— REQUIRED WORK —
Your output should be each line from the material below that has the word "practices".

— MATERIAL SHOWN —
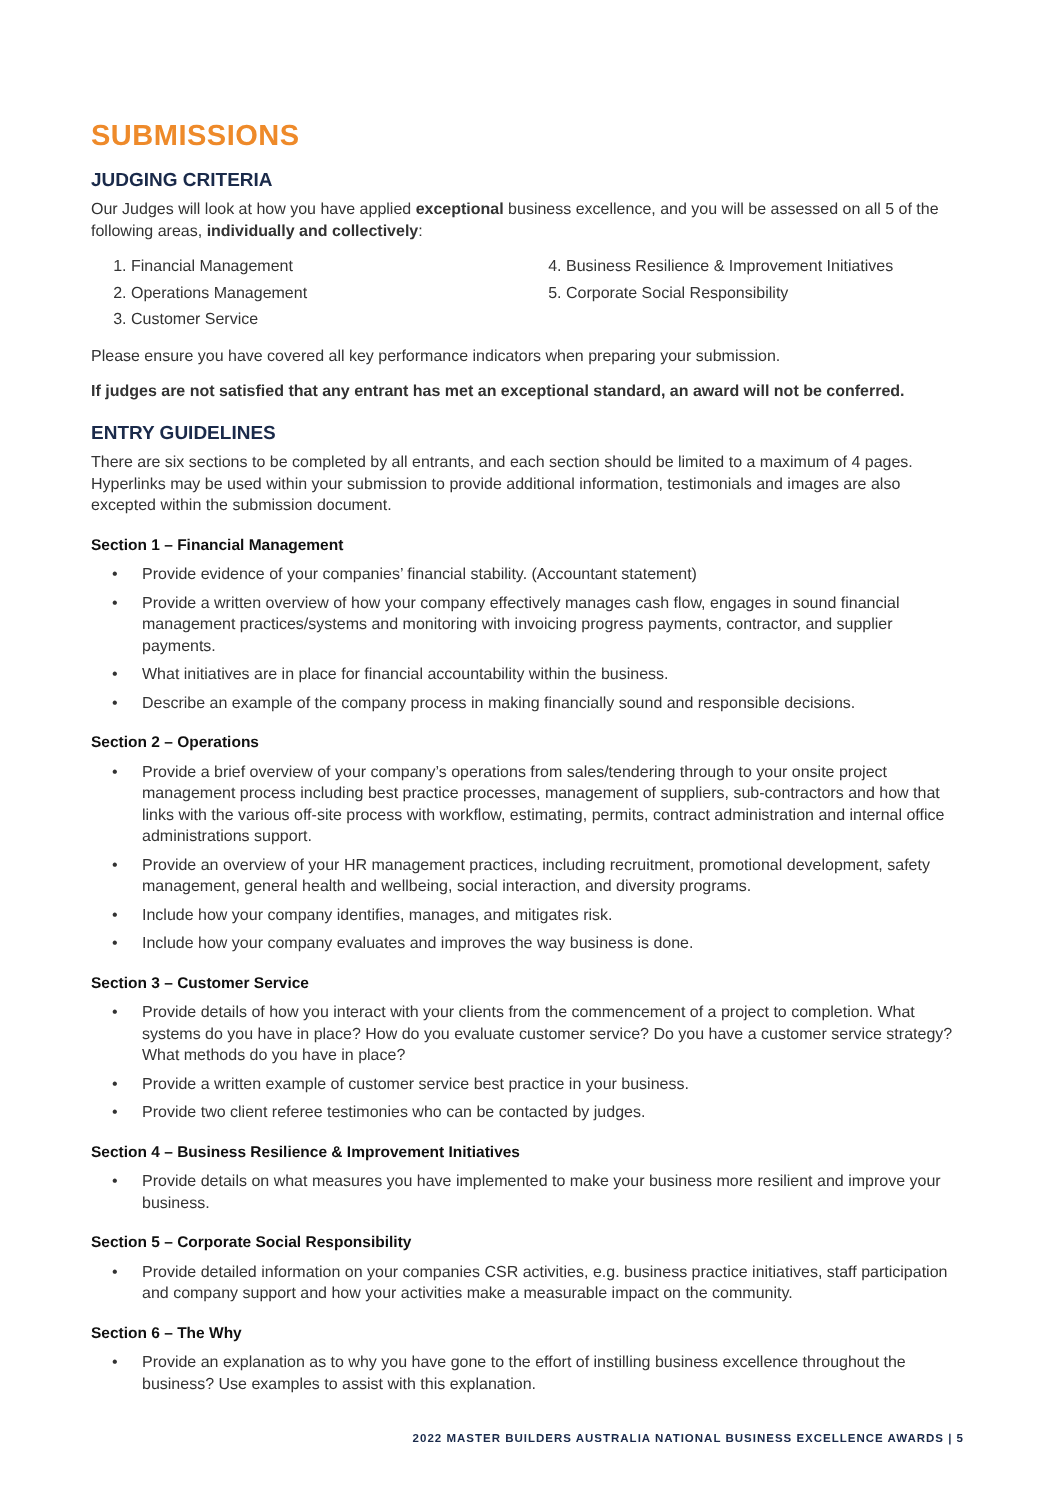SUBMISSIONS
JUDGING CRITERIA
Our Judges will look at how you have applied exceptional business excellence, and you will be assessed on all 5 of the following areas, individually and collectively:
1. Financial Management
2. Operations Management
3. Customer Service
4. Business Resilience & Improvement Initiatives
5. Corporate Social Responsibility
Please ensure you have covered all key performance indicators when preparing your submission.
If judges are not satisfied that any entrant has met an exceptional standard, an award will not be conferred.
ENTRY GUIDELINES
There are six sections to be completed by all entrants, and each section should be limited to a maximum of 4 pages. Hyperlinks may be used within your submission to provide additional information, testimonials and images are also excepted within the submission document.
Section 1 – Financial Management
• Provide evidence of your companies’ financial stability. (Accountant statement)
• Provide a written overview of how your company effectively manages cash flow, engages in sound financial management practices/systems and monitoring with invoicing progress payments, contractor, and supplier payments.
• What initiatives are in place for financial accountability within the business.
• Describe an example of the company process in making financially sound and responsible decisions.
Section 2 – Operations
• Provide a brief overview of your company’s operations from sales/tendering through to your onsite project management process including best practice processes, management of suppliers, sub-contractors and how that links with the various off-site process with workflow, estimating, permits, contract administration and internal office administrations support.
• Provide an overview of your HR management practices, including recruitment, promotional development, safety management, general health and wellbeing, social interaction, and diversity programs.
• Include how your company identifies, manages, and mitigates risk.
• Include how your company evaluates and improves the way business is done.
Section 3 – Customer Service
• Provide details of how you interact with your clients from the commencement of a project to completion. What systems do you have in place? How do you evaluate customer service? Do you have a customer service strategy? What methods do you have in place?
• Provide a written example of customer service best practice in your business.
• Provide two client referee testimonies who can be contacted by judges.
Section 4 – Business Resilience & Improvement Initiatives
• Provide details on what measures you have implemented to make your business more resilient and improve your business.
Section 5 – Corporate Social Responsibility
• Provide detailed information on your companies CSR activities, e.g. business practice initiatives, staff participation and company support and how your activities make a measurable impact on the community.
Section 6 – The Why
• Provide an explanation as to why you have gone to the effort of instilling business excellence throughout the business? Use examples to assist with this explanation.
2022 MASTER BUILDERS AUSTRALIA NATIONAL BUSINESS EXCELLENCE AWARDS | 5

— ANSWER FOR THE TASK —
• Provide a written overview of how your company effectively manages cash flow, engages in sound financial management practices/systems and monitoring with invoicing progress payments, contractor, and supplier payments.
• Provide an overview of your HR management practices, including recruitment, promotional development, safety management, general health and wellbeing, social interaction, and diversity programs.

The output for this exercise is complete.